Navistar Releases First Quarter Results

March 3, 2015

Navistar International Corp. released its first quarter 2015 net loss of $42 million, or $0.52 per diluted share, compared to a first quarter 2014 net loss of $248 million, or $3.05 per diluted share. Revenues in the quarter were $2.4 billion, up $213 million or 10 percent, versus the first quarter of 2014.

First quarter 2015 EBITDA was $101 million versus an EBITDA loss of $110 million in the same period one year ago. The $211 million year-over-year improvement reflects the increase in sales and favorable product mix in core markets as well as the continuation of lower warranty expense and reduced operational and structural costs.

First quarter 2015 adjusted EBITDA was $54 million. The first quarter included $7 million of asset impairment charges and $3 million in restructuring charges, which were more than offset by a $57 million favorable adjustment in pre-existing warranties. The first quarter of 2014 included $52 million in unfavorable pre-existing warranty charges.

The company finished the first quarter 2015 with $733 million in manufacturing cash, cash equivalents and marketable securities.

The higher revenues in the quarter were driven by a 17 percent year-over-year increase in chargeouts for Class 6-8 trucks and buses in the United States and Canada.

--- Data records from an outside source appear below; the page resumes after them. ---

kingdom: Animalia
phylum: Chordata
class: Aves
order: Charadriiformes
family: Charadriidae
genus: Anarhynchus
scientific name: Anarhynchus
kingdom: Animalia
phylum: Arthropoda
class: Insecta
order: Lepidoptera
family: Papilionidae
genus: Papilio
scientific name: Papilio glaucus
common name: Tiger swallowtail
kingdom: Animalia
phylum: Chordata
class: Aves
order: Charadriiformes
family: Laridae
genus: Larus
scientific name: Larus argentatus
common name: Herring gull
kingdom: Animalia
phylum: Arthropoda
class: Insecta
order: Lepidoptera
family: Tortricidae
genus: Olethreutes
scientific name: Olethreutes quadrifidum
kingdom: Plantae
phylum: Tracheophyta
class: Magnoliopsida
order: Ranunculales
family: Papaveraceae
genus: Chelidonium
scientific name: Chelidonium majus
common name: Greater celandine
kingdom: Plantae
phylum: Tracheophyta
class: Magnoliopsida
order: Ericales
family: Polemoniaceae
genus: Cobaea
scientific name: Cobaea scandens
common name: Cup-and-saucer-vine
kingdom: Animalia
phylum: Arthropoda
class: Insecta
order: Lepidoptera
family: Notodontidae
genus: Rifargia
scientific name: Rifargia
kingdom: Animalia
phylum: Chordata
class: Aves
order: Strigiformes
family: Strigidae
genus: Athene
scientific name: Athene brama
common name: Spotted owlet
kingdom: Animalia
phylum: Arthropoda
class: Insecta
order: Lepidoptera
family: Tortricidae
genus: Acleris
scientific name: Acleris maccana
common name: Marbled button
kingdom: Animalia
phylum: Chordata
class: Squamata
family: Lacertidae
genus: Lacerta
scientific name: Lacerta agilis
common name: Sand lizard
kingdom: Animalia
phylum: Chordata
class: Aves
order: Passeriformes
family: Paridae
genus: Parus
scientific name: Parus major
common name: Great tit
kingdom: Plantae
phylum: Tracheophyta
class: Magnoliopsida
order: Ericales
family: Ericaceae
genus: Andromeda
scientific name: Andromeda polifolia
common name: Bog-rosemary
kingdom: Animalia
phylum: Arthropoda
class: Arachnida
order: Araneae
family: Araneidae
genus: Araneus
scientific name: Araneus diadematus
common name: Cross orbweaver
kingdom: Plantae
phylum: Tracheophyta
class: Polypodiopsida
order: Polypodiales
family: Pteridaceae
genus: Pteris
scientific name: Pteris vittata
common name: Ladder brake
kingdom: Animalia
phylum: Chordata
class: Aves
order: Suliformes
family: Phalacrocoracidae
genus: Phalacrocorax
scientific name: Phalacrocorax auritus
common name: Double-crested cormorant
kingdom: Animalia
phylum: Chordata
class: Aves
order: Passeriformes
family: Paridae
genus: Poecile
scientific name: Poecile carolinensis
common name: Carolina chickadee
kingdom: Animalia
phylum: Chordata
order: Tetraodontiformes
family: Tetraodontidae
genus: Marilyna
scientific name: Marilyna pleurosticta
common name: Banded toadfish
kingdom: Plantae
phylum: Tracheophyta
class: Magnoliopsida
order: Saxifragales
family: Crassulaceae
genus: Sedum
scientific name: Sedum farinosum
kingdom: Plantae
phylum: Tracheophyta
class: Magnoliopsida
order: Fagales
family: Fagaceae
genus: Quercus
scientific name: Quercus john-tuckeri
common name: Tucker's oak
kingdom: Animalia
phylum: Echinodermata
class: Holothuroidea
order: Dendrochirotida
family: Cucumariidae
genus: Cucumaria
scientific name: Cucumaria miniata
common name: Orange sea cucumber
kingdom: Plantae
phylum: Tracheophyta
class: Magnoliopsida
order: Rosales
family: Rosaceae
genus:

In the first quarter of 2015, structural costs continued to decrease with cost-reduction initiatives and productivity improvements helping to further lower the breakeven point.

The company provided the following guidance for the second quarter:

  • Q2-2015 adjusted EBITDA of $100 million - $150 million, excluding pre-existing warranty and one-time items.
  • Q2-2015 manufacturing cash, cash equivalents and marketable securities between $700 million - $800 million.

The company reiterated its forecast for retail deliveries of Class 6-8 trucks and buses in the United States and Canada to be in the range of 350,000 to 380,000 units for fiscal year 2015. It also announced that it remains on track to achieve its goal of an eight to ten percent adjusted EBITDA margin run rate exiting fiscal year 2015.